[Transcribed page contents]
Start of Block

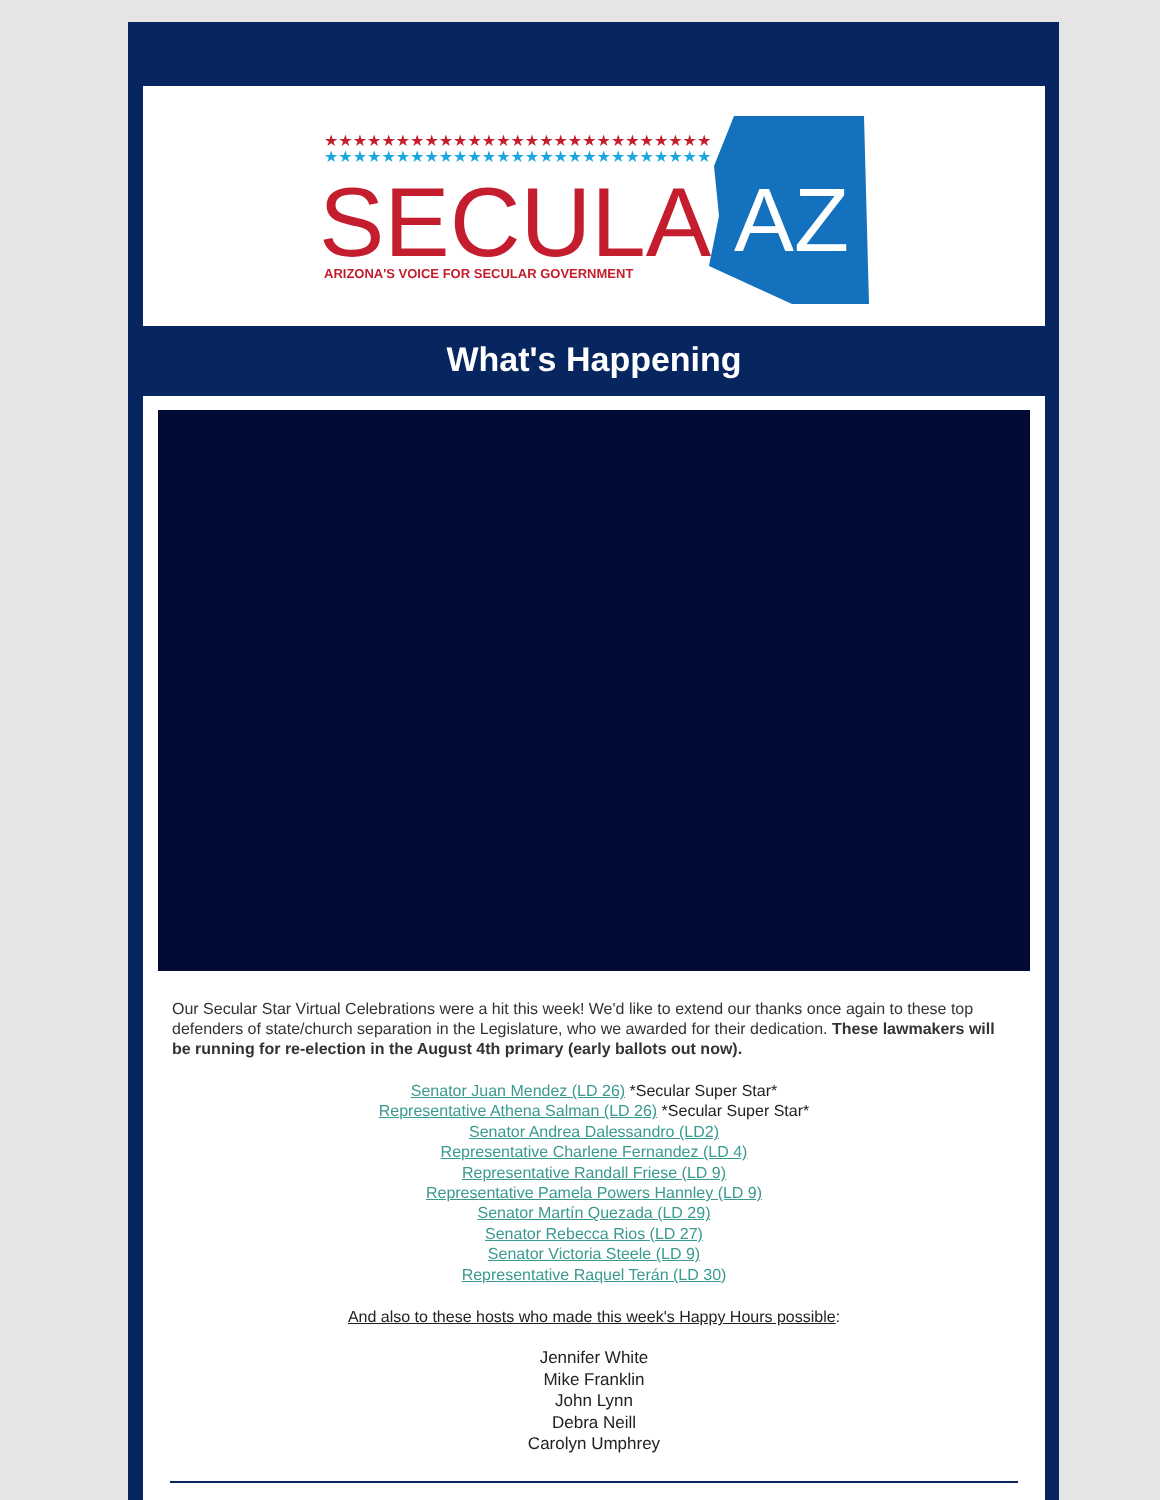★★★★★★★★★★★★★★★★★★★★★★★★★★★
★★★★★★★★★★★★★★★★★★★★★★★★★★★
SECULAR
ARIZONA'S VOICE FOR SECULAR GOVERNMENT
AZ
What's Happening
Our Secular Star Virtual Celebrations were a hit this week! We'd like to extend our thanks once again to these top defenders of state/church separation in the Legislature, who we awarded for their dedication. These lawmakers will be running for re-election in the August 4th primary (early ballots out now).
Senator Juan Mendez (LD 26) *Secular Super Star*
Representative Athena Salman (LD 26) *Secular Super Star*
Senator Andrea Dalessandro (LD2)
Representative Charlene Fernandez (LD 4)
Representative Randall Friese (LD 9)
Representative Pamela Powers Hannley (LD 9)
Senator Martín Quezada (LD 29)
Senator Rebecca Rios (LD 27)
Senator Victoria Steele (LD 9)
Representative Raquel Terán (LD 30)
And also to these hosts who made this week's Happy Hours possible:
Jennifer White
Mike Franklin
John Lynn
Debra Neill
Carolyn Umphrey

End of Block

Go over the records above and tally each line that includes "Super". Give the total by itself.

# Output of the task
2